Photos with camera intrinsics:
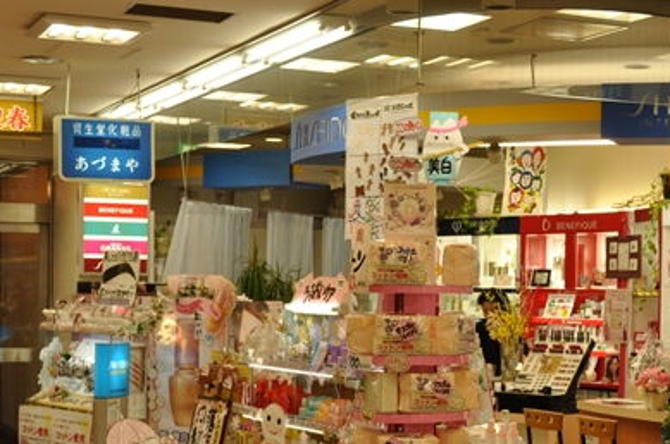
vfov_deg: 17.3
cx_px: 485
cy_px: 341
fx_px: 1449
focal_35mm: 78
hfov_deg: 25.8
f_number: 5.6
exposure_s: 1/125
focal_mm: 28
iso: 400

==

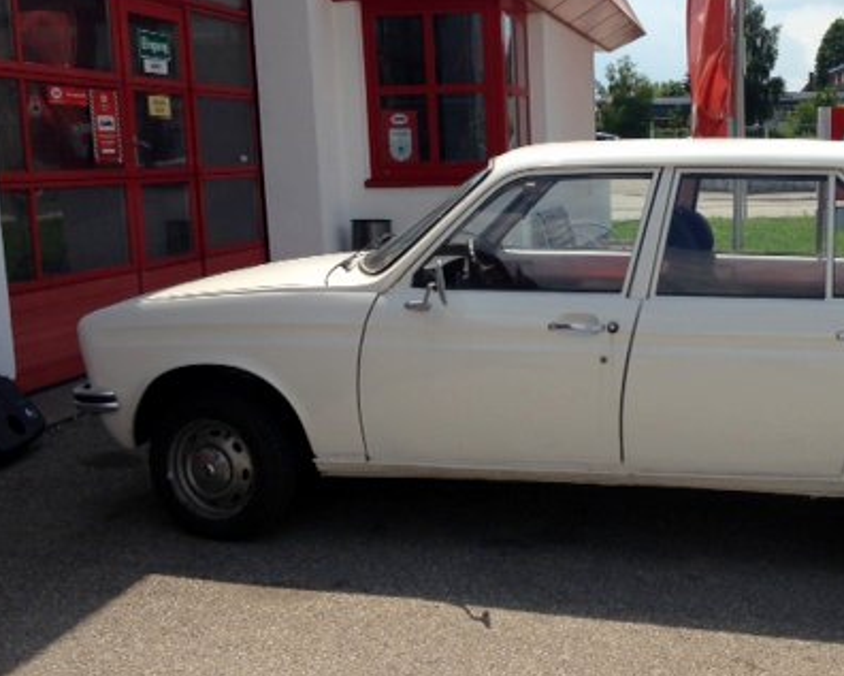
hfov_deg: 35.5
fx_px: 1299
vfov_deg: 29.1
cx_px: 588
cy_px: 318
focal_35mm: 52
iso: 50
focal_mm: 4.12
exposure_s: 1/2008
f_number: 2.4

[Instruction]: Out of the data above, give again only the lines starting at the one holding "vfov_deg: 29.1" and ending at the one holding "f_number: 2.4", unchanged.

[Result for this task]:
vfov_deg: 29.1
cx_px: 588
cy_px: 318
focal_35mm: 52
iso: 50
focal_mm: 4.12
exposure_s: 1/2008
f_number: 2.4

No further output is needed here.